## ASSIGNMENT
Set down, exactly and only, everything from the line containing "balanslı qidalanma" down to the line containing "dabei immer das" in the data below; the pictures are not part of the copy.

## SOURCE RECORDS
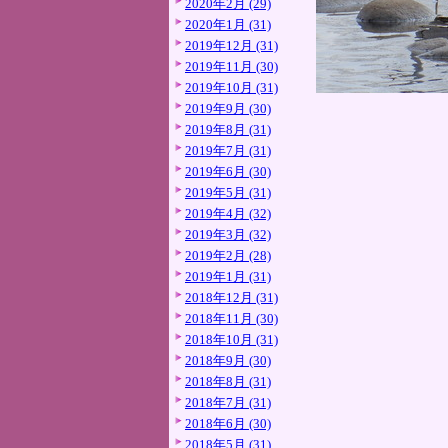
2020年2月 (29)
2020年1月 (31)
2019年12月 (31)
2019年11月 (30)
2019年10月 (31)
2019年9月 (30)
2019年8月 (31)
2019年7月 (31)
2019年6月 (30)
2019年5月 (31)
2019年4月 (32)
2019年3月 (32)
2019年2月 (28)
2019年1月 (31)
2018年12月 (31)
2018年11月 (30)
2018年10月 (31)
2018年9月 (30)
2018年8月 (31)
2018年7月 (31)
2018年6月 (30)
2018年5月 (31)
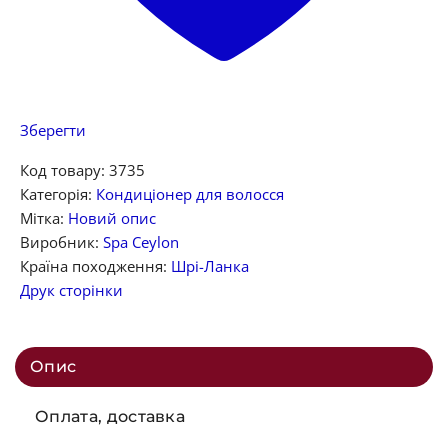
Зберегти
Код товару:
3735
Категорія:
Кондиціонер для волосся
Мітка:
Новий опис
Виробник:
Spa Ceylon
Країна походження:
Шрі-Ланка
Друк сторінки
Опис
Оплата, доставка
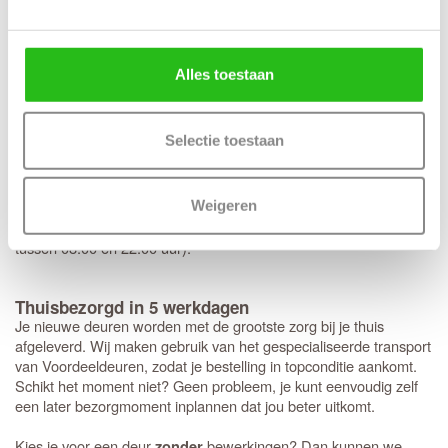
standaardafmetingen staat direct de prijs voor een deur die exact
op de gewenste maat wordt geproduceerd. Houd bij deze op
maat gemaakte deuren rekening met een levertijd van 6
werkweken.
Alles toestaan
Hulp nodig bij je keuze?
Selectie toestaan
Wij geloven in persoonlijk advies; daarom chat je bij ons altijd met
een mens en nooit met een bot.
Lees hier meer over onze live
chat service
.
Weigeren
Onze
klantenservice
staat voor je klaar. Stel je vraag direct via de
chatfunctie
en krijg meteen antwoord van een expert (dagelijks
tussen 08:00 en 22:00 uur).
Thuisbezorgd in 5 werkdagen
Je nieuwe deuren worden met de grootste zorg bij je thuis
afgeleverd. Wij maken gebruik van het gespecialiseerde transport
van Voordeeldeuren, zodat je bestelling in topconditie aankomt.
Schikt het moment niet? Geen probleem, je kunt eenvoudig zelf
een later bezorgmoment inplannen dat jou beter uitkomt.
Kies je voor een deur
bewerkingen? Dan kunnen we
zonder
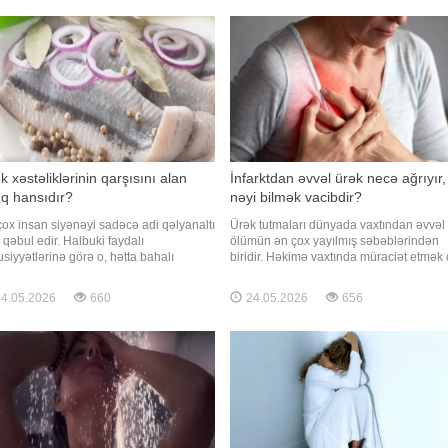
tomlar yarada bilər. BİG.AZ xəbər verir
təhlükəli qəbul edir, orqanizm isə sürətl
dietoloq və Resp
k xəstəliklərinin qarşısını alan
İnfarktdan əvvəl ürək necə ağrıyır,
ıq hansıdır?
nəyi bilmək vacibdir?
çox insan siyənəyi sadəcə adi qəlyanaltı
Ürək tutmaları dünyada vaxtından əvvəl
 qəbul edir. Halbuki faydalı
ölümün ən çox yayılmış səbəblərindən
siyyətlərinə görə o, hətta bahalı
biridir. Həkimə vaxtında müraciət etmək
katesləri belə geridə qoyur. xarici
vaxt həyatınızı xilas edə bilər. -ın xarici
aya istinadən xəbər verir ki, dietoloqlar
mediaya istinadən xəbərinə görə, həkim
4.05.2026
660
24.05.2026
656
lçatan balığın unikal qida tərkibi
müntəzəm olaraq ürək sağlamlığınıza q
sində ürək-damar xəstəliklərinin
göstərməyin vacibliyini vurğulayırlar:
ilaktikası üçün ə
balanslı qidalanma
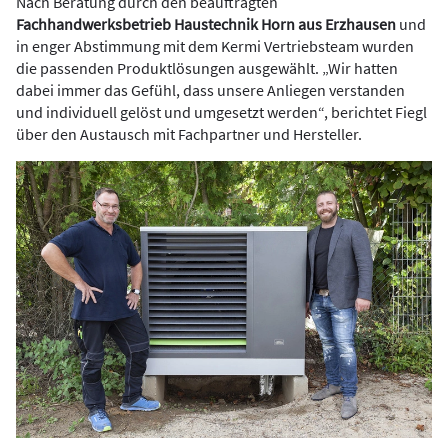
Nach Beratung durch den beauftragten
Fachhandwerksbetrieb Haustechnik Horn aus Erzhausen
und
in enger Abstimmung mit dem Kermi Vertriebsteam wurden
die passenden Produktlösungen ausgewählt. „Wir hatten
dabei immer das Gefühl, dass unsere Anliegen verstanden
und individuell gelöst und umgesetzt werden“, berichtet Fiegl
über den Austausch mit Fachpartner und Hersteller.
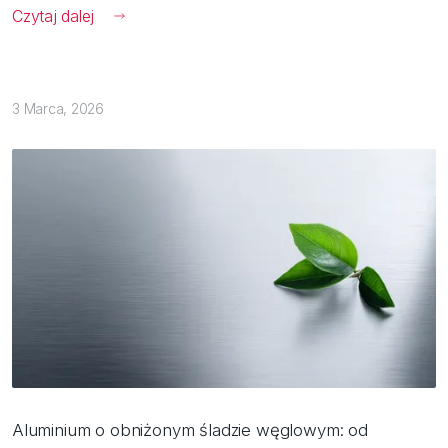
Czytaj dalej
3 Marca, 2026
Aluminium o obniżonym śladzie węglowym: od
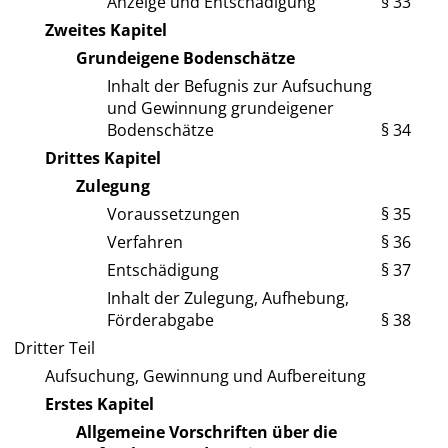
Anzeige und Entschädigung
§ 33
Zweites Kapitel
Grundeigene Bodenschätze
Inhalt der Befugnis zur Aufsuchung
und Gewinnung grundeigener
Bodenschätze
§ 34
Drittes Kapitel
Zulegung
Voraussetzungen
§ 35
Verfahren
§ 36
Entschädigung
§ 37
Inhalt der Zulegung, Aufhebung,
Förderabgabe
§ 38
Dritter Teil
Aufsuchung, Gewinnung und Aufbereitung
Erstes Kapitel
Allgemeine Vorschriften über die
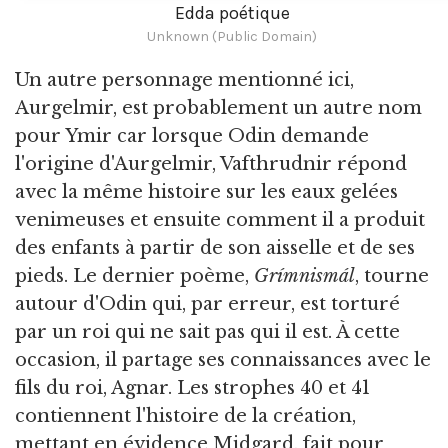
Edda poétique
Unknown (Public Domain)
Un autre personnage mentionné ici,
Aurgelmir, est probablement un autre nom
pour Ymir car lorsque Odin demande
l'origine d'Aurgelmir, Vafthrudnir répond
avec la même histoire sur les eaux gelées
venimeuses et ensuite comment il a produit
des enfants à partir de son aisselle et de ses
pieds. Le dernier poème,
Grímnismál
, tourne
autour d'Odin qui, par erreur, est torturé
par un roi qui ne sait pas qui il est. À cette
occasion, il partage ses connaissances avec le
fils du roi, Agnar. Les strophes 40 et 41
contiennent l'histoire de la création,
mettant en évidence Midgard, fait pour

## RESPONSE BELOW
balanslı qidalanma
Nach Beratung durch den beauftragten
Fachhandwerksbetrieb Haustechnik Horn aus Erzhausen
und
in enger Abstimmung mit dem Kermi Vertriebsteam wurden
die passenden Produktlösungen ausgewählt. „Wir hatten
dabei immer das Gefühl, dass unsere Anliegen verstanden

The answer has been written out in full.